Supplication and Demand
Posted on Mon, Jun 22 2020 in Essays and Stories
"What do you reckon is the bandwidth of the Almighty?" Jonesy asked as he hung his lanky frame through my office doorway. I had been up all night going over the latest report from accounting, but he looked as though he'd had even less sleep. Impressively dark circles hung around eyes that were shining like I'd never seen.
"What?" I asked, startled by the sudden interruption.
"The Almighty? You think we could..." He trailed off. "It'll be easier if I just show ya," he said. "I have some charts pulled up in the conference room. This is gonna be huge, Jimbo!"
"It had better be," I said, tossing a stack of papers onto my desk. "The most recent numbers don't paint a pretty picture." I grudgingly hoisted myself from my chair and followed him down the hallway to our small windowless conference room. Projected on the white wall I saw the same numbers I'd poured over the night before: a flat, faltering line meandering lazily across the months.
"These are our numbers for the past thirty-six months," Jonesy began. I guess he could tell by my expression that I was already painfully aware of that fact, because he quickly clicked the mouse and a second line appeared, slowly but steadily trending upwards. "These are the number for Cullinghams over the same period."
"Where did you get those?" I asked
"Well, ya see, I met this little chap at Jacob's middle school play back in May. Turns out his mother is old man Cullingham's secretary. So I gave him a USB drive and twenty buck and told him to copy all the files on his mommy's computer."
"Do you have any idea how illegal that is?"
"Do you want to know what I found out, or not?"
I had to admit I was curious.
"So, most if it was worthless, but I found some internal quarterly reports that allowed me to graph their growth for the past three years. Basically, it coincides with what we expected."
"So you risked getting us sued and shut down to find absolutely nothing?"
"I ain't finished yet. You know I don't give up that easily," he said. "So, I emailed down to their accounting department and asked for the complete database of transactions, to see if there was anything interesting there."
"And they just said, 'Sure, here you go?'"
"Well, I used his secretary's email address."
"How'd you do that?"
"You remember the USB drive I gave to her..."
"You know what, on second thought, I'd like to keep some plausible deniability.
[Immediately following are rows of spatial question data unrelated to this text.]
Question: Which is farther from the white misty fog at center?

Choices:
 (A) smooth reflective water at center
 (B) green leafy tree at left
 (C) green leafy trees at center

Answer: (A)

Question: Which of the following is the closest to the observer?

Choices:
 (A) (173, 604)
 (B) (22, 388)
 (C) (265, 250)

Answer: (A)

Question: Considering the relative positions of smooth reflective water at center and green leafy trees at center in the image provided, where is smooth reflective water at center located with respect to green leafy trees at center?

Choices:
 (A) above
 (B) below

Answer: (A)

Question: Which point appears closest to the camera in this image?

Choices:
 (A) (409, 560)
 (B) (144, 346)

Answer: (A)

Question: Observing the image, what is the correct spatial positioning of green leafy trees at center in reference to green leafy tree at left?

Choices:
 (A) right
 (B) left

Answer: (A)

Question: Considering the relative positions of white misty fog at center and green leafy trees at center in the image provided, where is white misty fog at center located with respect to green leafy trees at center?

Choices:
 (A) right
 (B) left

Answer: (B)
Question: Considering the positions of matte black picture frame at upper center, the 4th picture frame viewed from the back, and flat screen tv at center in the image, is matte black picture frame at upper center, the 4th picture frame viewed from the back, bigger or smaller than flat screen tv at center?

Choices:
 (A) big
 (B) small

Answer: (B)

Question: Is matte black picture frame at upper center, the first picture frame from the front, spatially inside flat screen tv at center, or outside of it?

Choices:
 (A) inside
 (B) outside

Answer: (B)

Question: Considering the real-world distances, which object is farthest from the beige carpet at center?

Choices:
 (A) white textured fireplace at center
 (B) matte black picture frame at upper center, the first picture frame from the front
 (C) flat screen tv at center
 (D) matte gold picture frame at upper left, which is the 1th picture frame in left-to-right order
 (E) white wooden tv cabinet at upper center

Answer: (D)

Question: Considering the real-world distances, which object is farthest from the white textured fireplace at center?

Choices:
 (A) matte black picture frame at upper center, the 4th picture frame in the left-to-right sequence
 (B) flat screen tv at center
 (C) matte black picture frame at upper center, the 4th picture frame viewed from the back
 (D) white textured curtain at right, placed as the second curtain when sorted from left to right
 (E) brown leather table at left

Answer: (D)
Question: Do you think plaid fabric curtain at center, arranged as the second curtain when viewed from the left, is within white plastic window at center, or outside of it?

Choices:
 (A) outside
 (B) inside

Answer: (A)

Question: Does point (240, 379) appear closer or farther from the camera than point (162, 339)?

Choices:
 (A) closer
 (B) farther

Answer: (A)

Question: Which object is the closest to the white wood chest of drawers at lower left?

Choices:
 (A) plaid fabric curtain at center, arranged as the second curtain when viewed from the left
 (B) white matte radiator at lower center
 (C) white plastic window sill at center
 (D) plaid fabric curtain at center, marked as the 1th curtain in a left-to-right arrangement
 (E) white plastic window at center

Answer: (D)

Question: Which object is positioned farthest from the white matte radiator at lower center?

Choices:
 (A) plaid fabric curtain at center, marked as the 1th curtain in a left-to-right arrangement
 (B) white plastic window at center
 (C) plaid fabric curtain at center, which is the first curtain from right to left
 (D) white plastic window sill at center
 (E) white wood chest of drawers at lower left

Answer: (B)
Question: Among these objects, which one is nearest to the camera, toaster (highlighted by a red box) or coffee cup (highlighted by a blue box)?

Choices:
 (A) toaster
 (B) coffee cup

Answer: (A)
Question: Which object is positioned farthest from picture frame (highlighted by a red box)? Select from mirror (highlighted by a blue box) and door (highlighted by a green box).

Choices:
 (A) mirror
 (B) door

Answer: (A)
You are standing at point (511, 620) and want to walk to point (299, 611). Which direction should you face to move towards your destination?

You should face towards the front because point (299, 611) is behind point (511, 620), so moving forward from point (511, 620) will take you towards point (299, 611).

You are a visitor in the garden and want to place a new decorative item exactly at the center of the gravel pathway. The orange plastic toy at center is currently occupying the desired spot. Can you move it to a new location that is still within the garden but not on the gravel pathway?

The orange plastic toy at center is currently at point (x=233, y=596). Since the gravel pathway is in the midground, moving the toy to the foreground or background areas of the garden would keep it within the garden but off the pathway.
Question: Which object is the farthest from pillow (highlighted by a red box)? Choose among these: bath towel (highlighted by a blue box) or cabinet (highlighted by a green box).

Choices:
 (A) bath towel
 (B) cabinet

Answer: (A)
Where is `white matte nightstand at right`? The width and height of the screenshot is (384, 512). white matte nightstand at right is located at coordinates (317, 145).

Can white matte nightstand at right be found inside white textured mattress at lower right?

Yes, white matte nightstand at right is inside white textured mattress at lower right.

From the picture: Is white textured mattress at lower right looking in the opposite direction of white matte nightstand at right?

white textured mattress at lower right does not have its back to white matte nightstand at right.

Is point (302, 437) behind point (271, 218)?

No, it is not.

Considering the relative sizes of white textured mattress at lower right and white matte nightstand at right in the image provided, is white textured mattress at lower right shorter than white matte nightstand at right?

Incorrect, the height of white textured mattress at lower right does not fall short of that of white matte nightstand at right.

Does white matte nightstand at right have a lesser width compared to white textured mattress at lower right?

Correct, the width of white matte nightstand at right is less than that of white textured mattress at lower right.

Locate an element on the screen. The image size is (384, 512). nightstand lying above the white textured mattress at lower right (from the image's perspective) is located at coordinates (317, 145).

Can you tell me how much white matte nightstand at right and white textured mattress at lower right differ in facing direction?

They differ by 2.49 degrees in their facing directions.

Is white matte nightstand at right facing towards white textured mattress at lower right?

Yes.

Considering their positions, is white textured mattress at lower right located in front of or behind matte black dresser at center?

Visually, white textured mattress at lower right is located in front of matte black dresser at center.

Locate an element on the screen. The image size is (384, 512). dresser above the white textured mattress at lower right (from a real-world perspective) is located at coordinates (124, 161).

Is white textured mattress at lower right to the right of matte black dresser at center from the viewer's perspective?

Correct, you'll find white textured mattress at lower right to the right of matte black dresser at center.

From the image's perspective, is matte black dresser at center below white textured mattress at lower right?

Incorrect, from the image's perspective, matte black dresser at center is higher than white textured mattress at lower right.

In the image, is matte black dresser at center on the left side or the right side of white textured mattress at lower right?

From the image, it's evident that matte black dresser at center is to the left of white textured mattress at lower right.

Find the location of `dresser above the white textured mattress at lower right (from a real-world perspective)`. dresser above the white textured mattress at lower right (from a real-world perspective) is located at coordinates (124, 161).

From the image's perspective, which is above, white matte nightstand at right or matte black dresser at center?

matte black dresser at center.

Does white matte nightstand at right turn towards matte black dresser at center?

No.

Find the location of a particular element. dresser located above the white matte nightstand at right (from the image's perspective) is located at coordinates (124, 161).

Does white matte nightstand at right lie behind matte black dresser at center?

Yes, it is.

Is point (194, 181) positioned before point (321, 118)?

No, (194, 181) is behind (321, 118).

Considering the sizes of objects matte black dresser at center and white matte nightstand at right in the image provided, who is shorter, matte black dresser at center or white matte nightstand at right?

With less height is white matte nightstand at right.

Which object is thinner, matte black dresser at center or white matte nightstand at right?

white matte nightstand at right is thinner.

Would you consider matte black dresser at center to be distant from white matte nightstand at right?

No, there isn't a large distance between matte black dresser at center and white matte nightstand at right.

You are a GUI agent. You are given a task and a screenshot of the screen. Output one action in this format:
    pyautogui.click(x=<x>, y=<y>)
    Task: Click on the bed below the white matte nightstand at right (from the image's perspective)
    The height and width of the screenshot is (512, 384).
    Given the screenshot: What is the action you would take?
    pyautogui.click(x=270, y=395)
What did you find?"
Jonesy clicked the mouse and a third line appeared on the screen, roughly tracking the previous line, but with noticeable spikes and jumps.
"Now a lot of this here is just noise. Payroll, rent, contracts they've had for years. So I went through and scrubbed out any recurring events, to get a feel for the real picture." A new line appeared, offset a bit from the others, but with some noticeable small bumps. "You can see there's a bit of a pattern. Let me zoom in here a bit, so you can see it better"
Sure enough, a heartbeat pattern appeared. "Now I went through and checked, and every Friday a new revenue bump starts. Fridays! I thought that can't be right, but I went over it again and the signal is there, regular and repeating. So regular, in fact, that I was able to map the standard deviation from a rolling window." Yet another line appeared, this time closely hugging the zero line, with only an occasional jump or dip.
"So, I pulled up old man Cullingham's calendar to see what he's being doing. Turns out, every Friday at 10 AM sharp, the old boy sets aside ninety minutes to go down to St. Paul's church and spend some one-on-one time with the Good Lord Himself."
"You're telling me you think God is helping Cullingham?"
"You're right to be skeptical, Jimbo. I didn't think that made no sense neither. I reckoned it was some sort of mental boost he got. You know, getting alone with his thoughts for a bit, calming his soul, that whole thing."